Written request>
Retype every line of the listing below character for character, leaving out the pictures.

Data to use>
-=-=-

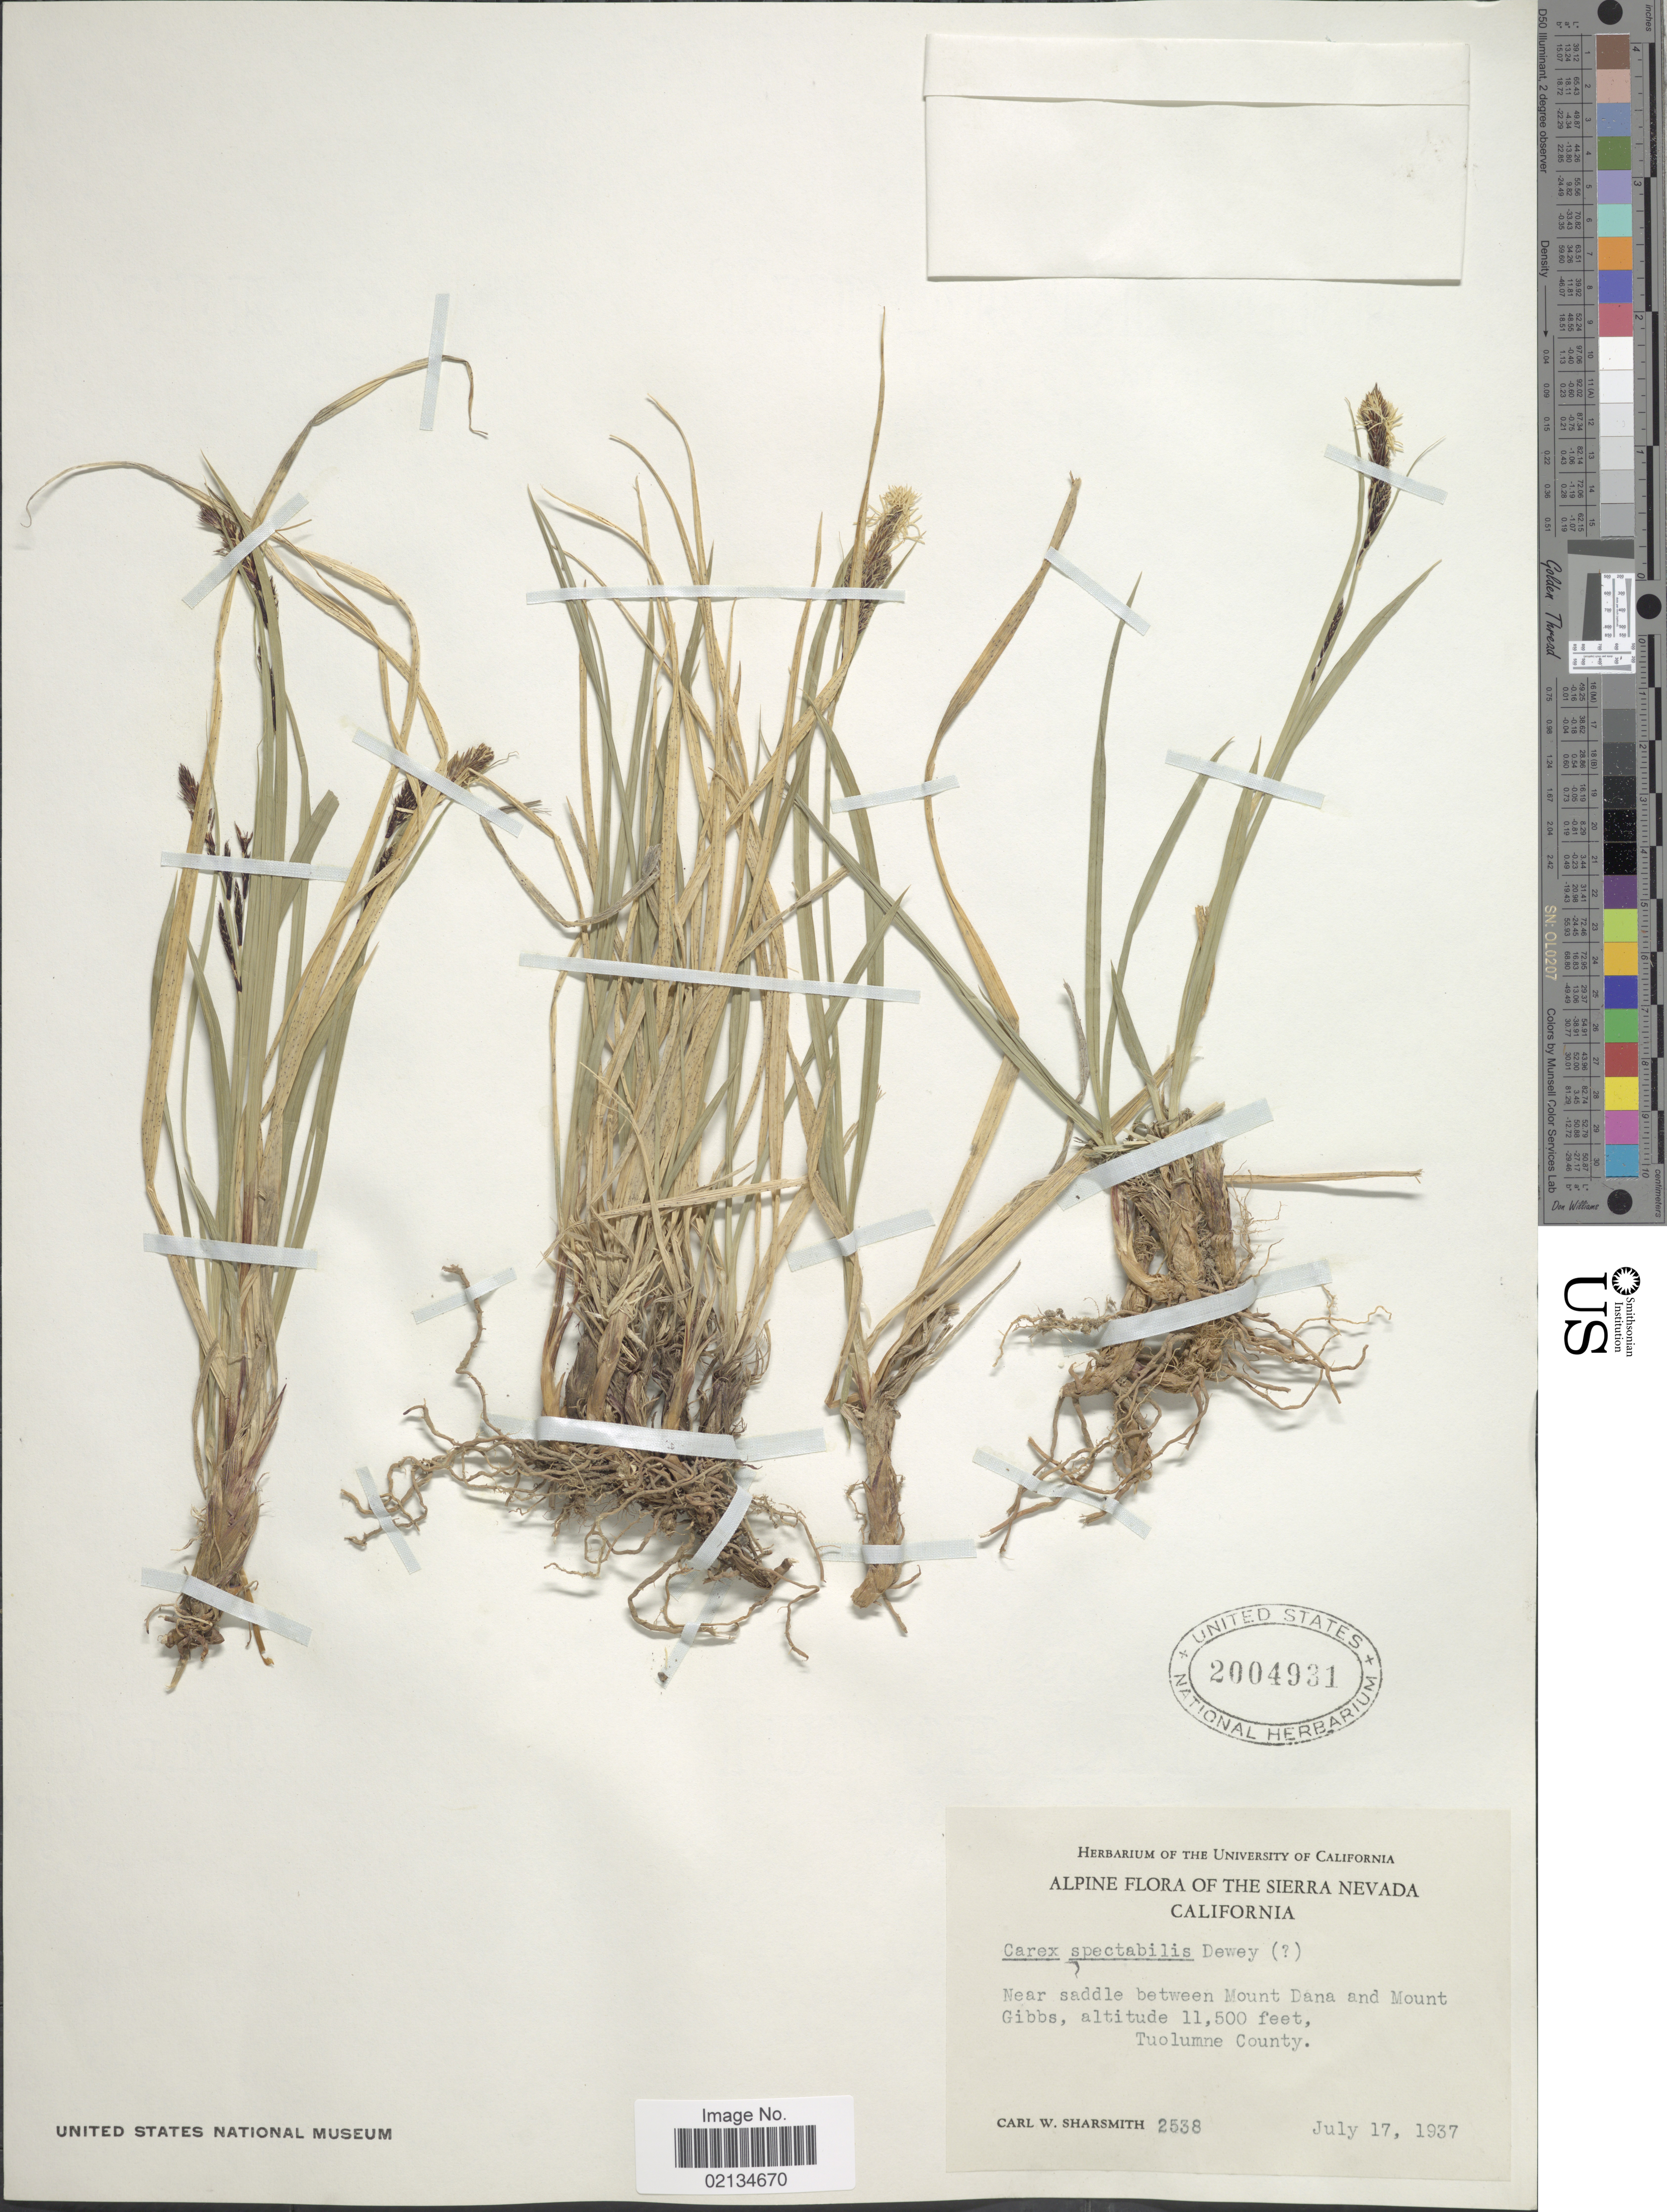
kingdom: Plantae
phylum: Tracheophyta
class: Liliopsida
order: Poales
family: Cyperaceae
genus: Carex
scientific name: Carex spectabilis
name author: Dewey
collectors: C. Sharsmith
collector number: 2538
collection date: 1937-07-17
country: United States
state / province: California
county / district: Tuolumne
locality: Alpine flora of the Sierra Nevada, near saddle between Mount Dana and Mount Gibbs, Tuolumne County.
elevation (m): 3505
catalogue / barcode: US 2004931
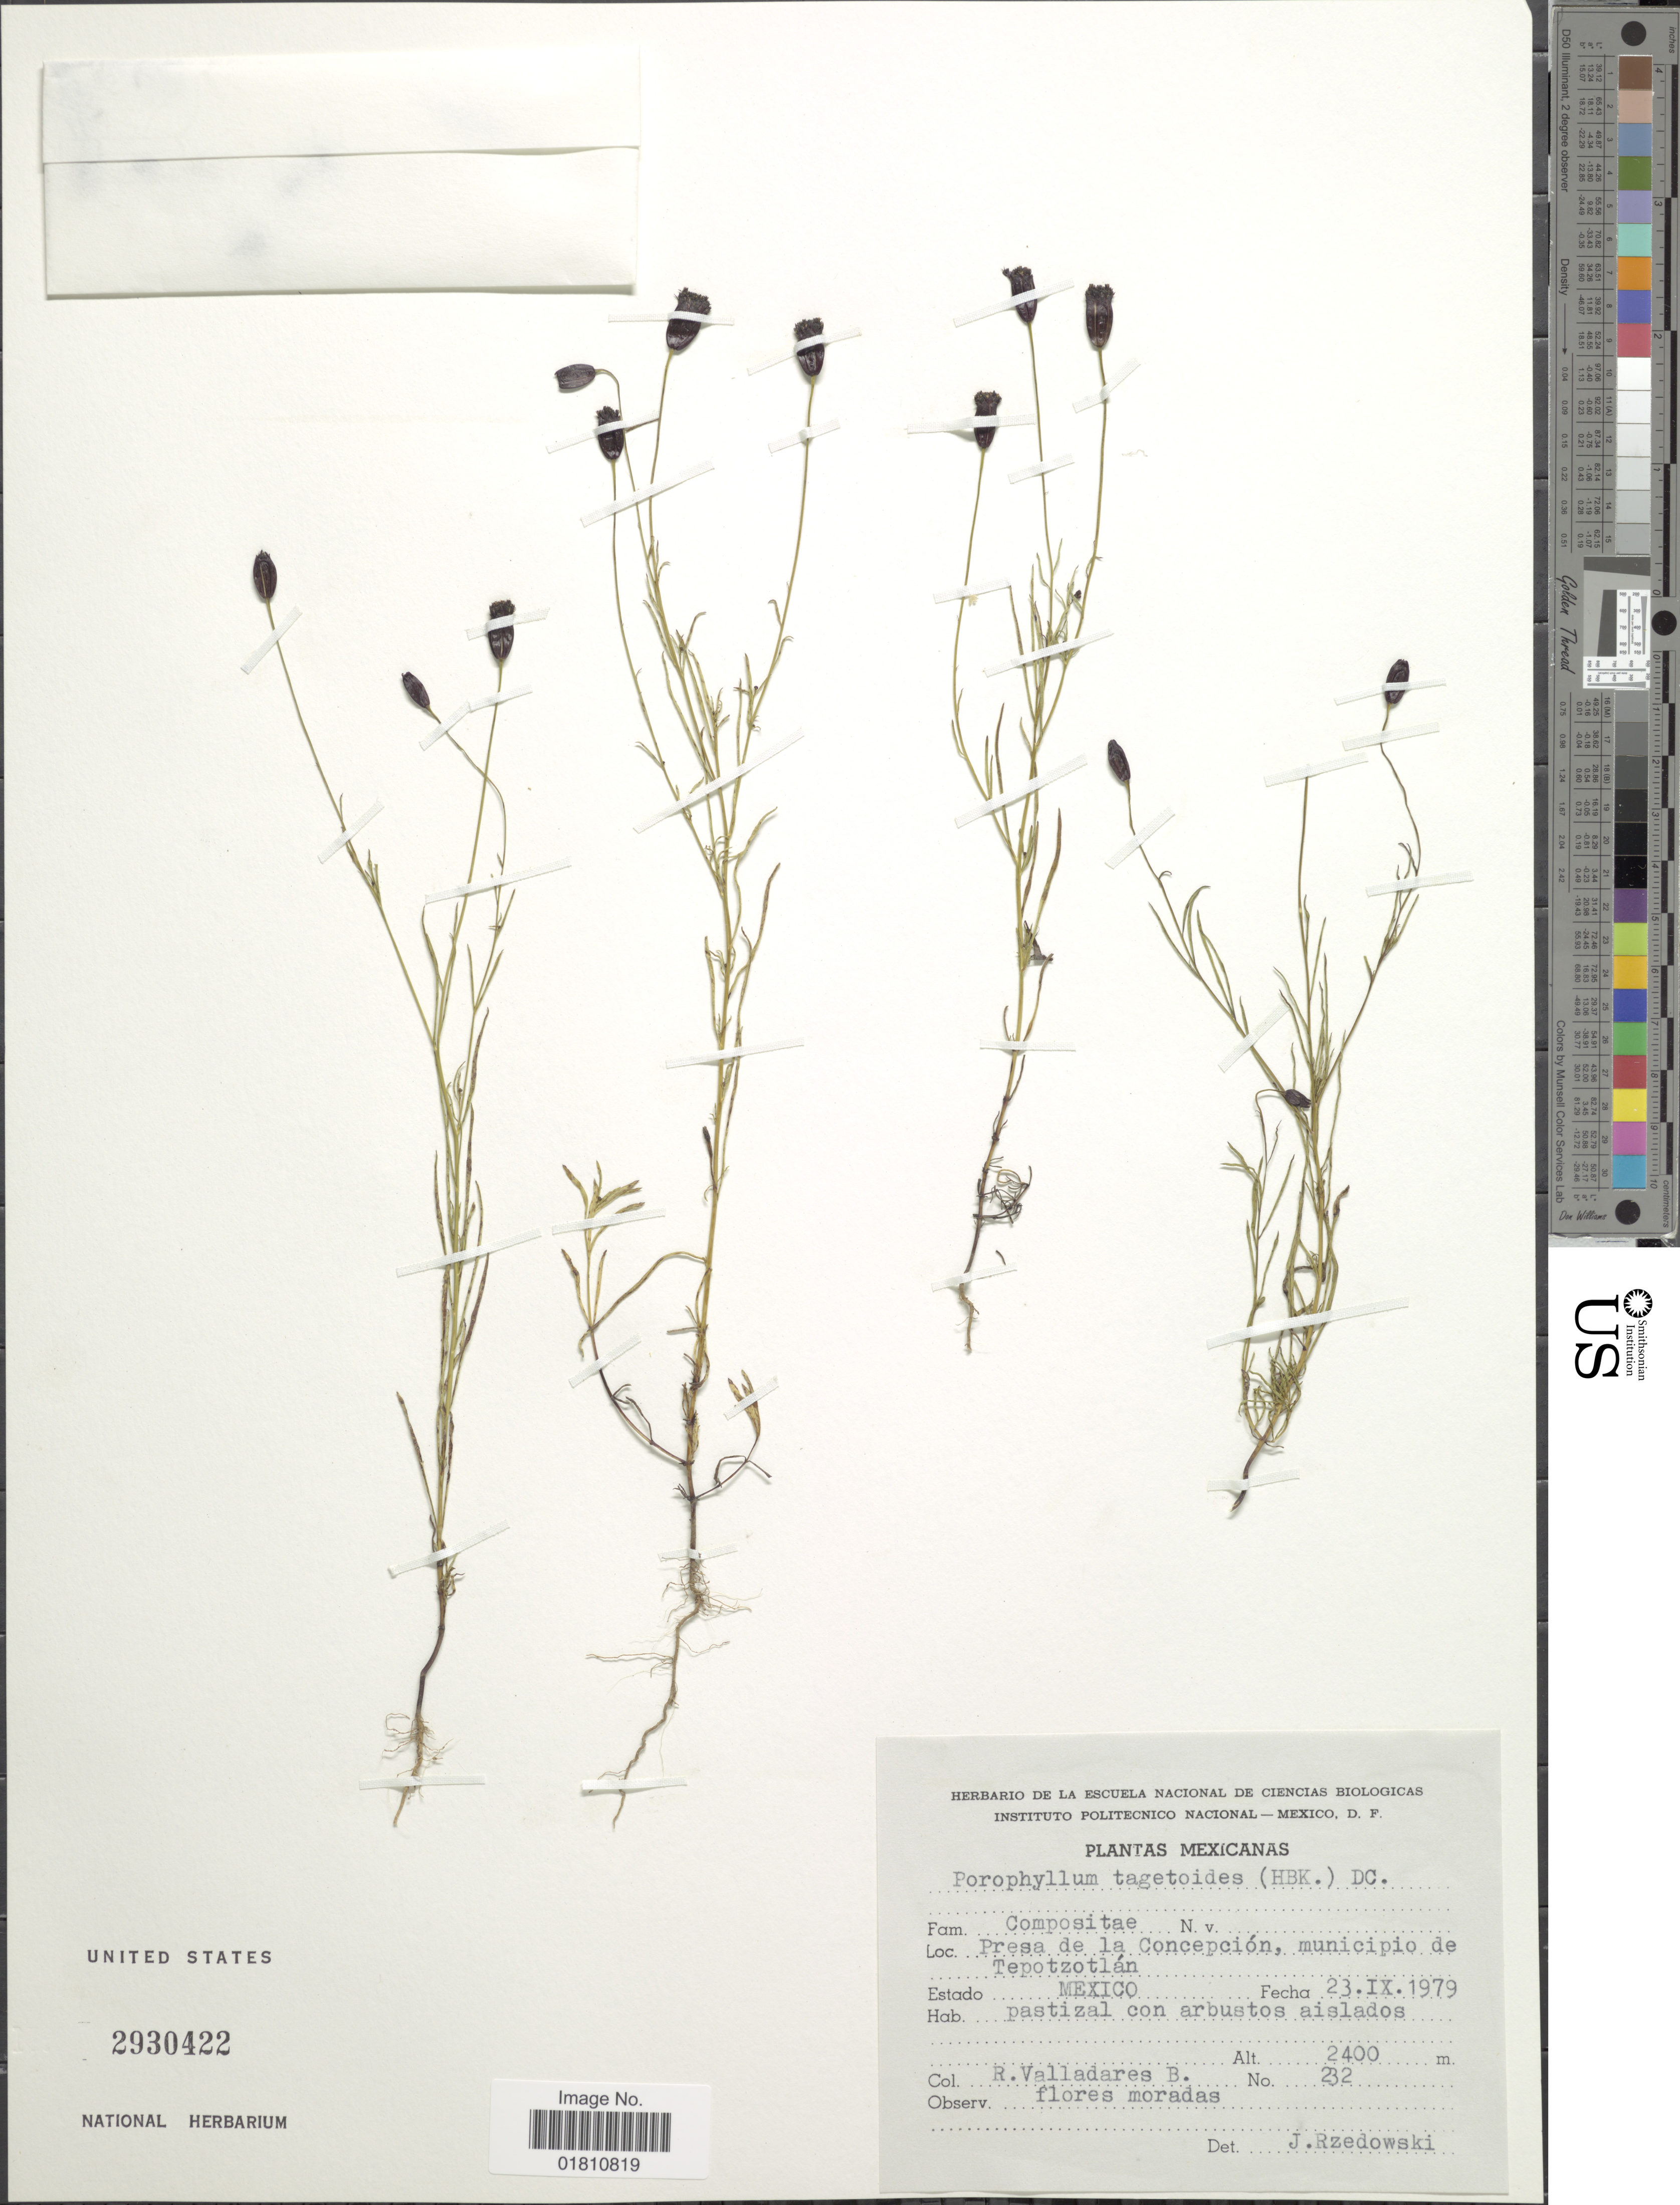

-=-=-

Answer to the problem>
kingdom: Plantae
phylum: Tracheophyta
class: Liliopsida
order: Poales
family: Cyperaceae
genus: Carex
scientific name: Carex spectabilis
name author: Dewey
collectors: C. Sharsmith
collector number: 2538
collection date: 1937-07-17
country: United States
state / province: California
county / district: Tuolumne
locality: Alpine flora of the Sierra Nevada, near saddle between Mount Dana and Mount Gibbs, Tuolumne County.
elevation (m): 3505
catalogue / barcode: US 2004931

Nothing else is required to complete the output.